There’s a little more, but I think this is a good place to pause.

For the most part, Sam Harris is an incredibly rigorous, logical, and consistent thinker. After rejecting Islam I was drawn to Sam because he not only took the axiomatic standpoint of atheism, but also explored the implications and consequences of atheist realism by trying to develop what is essentially his own ‘atheist ethic’. His books ‘Lying’ and ‘Free Will’ are not just his own thoughts directed at a public audience; they’re actually a series of meditations through which Sam challenges himself, redressing areas that had long been considered ‘dead-ends’ wherein the repercussions of atheism (irrespective of its analytical correctness) are so deeply negative that in the final analysis pursuing such a worldview is simply not worth the trouble. In this respect, his philosophy is even comparable to Kantian deontology, which constitutes a similar attempt at grounding human morality in logic and proofs. Not bad, Sam. Not bad.

But nothing within Sam’s credentials can ameliorate the discrepancy we see in this conversation, between Sam’s philosophical idealism (what he calls ‘moral realism’) and his stated claims. Obviously we can let Sam off for the “Don’t tell them” line – it was a joke, and the audience got that. But as he goes on, we see the ethos within “Don’t tell them” repeated, explicated, and justified.

According to Sam, suppressing the ‘truth’ (that free will is an illusion) can at times lead to the actualization of greater potential. Obviously, we all know this already; at the most basic level, that is what religions do. By gathering the local township for collective prayer, meditation, and socialization, religious organizations have for time immemorial been using what Sam and Harari would call a ‘fiction’ to better people’s lives and endow them with a sense of meaning, purpose, and spiritual fulfillment. Yes, I am aware that the same mechanism can also be used for harm as well – that’s obvious, and unrelated to my point. The key here is that compromising the ‘truth’ in order to attain Hararian ’empowerment’ is precisely what Sam has criticized religion for.

This is why the Sam’s declaration that truth ought to be sacrificed in abet of empowerment (at least some of the time) is of such fundamental importance.
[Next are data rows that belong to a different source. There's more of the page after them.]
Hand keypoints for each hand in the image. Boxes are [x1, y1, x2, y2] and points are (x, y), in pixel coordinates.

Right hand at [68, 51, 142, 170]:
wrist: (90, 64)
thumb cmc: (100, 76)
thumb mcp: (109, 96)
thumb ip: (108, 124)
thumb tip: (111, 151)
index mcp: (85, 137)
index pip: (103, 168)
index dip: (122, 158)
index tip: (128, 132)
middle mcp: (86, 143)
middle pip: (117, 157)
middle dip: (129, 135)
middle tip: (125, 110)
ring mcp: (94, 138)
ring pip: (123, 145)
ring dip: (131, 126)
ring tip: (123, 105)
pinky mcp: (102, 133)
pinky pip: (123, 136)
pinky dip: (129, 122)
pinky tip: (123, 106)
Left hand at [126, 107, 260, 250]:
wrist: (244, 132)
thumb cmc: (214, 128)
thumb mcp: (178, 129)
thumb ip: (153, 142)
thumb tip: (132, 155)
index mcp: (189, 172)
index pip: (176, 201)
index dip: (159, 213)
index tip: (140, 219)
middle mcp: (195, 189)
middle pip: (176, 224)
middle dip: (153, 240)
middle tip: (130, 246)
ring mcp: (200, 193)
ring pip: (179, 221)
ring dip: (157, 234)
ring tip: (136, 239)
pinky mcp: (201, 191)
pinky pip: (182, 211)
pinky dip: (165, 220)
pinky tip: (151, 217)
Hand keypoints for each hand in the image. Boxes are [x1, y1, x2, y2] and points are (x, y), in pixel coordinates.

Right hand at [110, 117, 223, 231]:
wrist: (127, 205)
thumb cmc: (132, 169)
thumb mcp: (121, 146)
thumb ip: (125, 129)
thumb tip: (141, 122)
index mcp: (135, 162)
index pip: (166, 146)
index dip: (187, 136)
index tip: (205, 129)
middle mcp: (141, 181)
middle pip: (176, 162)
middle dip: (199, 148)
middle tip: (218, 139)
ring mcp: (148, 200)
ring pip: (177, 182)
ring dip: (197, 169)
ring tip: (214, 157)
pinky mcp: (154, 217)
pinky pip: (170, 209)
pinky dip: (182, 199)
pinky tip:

His suggestion that we should utilize fictions in order to improve our social reality is devastating for moral realism, because it means that his desired system of social organization is essentially a religion, by virtue of operating along the same principles. By acknowledging that some aspects of reality (truth) should be set aside in name of functionality (power), Sam accepts the legitimacy of moral systems to uphold fictions for the good of their adherents. It is not just that he acknowledges that this is possible – he actually suggests that it ought to be pursued.

For what it’s worth, Sam himself admits this difficulty later in the video, conceding that what you say to people should be ‘true and useful’. But if it is valid and correct to use baseless fictions (such as the existence of free will) in order to better our lives, then we are instead promoting ‘what is useful and not true’. At this point we are effectively ruling out the possibility that there are ‘right’ or ‘wrong’ modes of social organization, since the discussion now moves to what level of usefulness justifies the abnegation of truth, and so on and so forth. The question ‘which moral system is correct’  becomes ‘which moral systems balance fiction and power appropriately’. Far from moral realism, this perspective is so blatantly pragmatist as to make William James turn in his grave. Moreover, Sam’s dismissal of the validity of religious systems based on their unrelatedness to material reality now seems positively hypocritical in light of his advocacy for those very same methods.

In short, if we accept Sam’s proposition, then it is meaningless to strive for the creation of a social system upholding an ‘objective’ or ‘correct’ moral reality. Instead, the question that then results is: ‘to what extent must we sacrifice the truth in order to attain the truth’. Needless to say, such a question – at least from Sam’s own moral realist perspective – is utterly incoherent.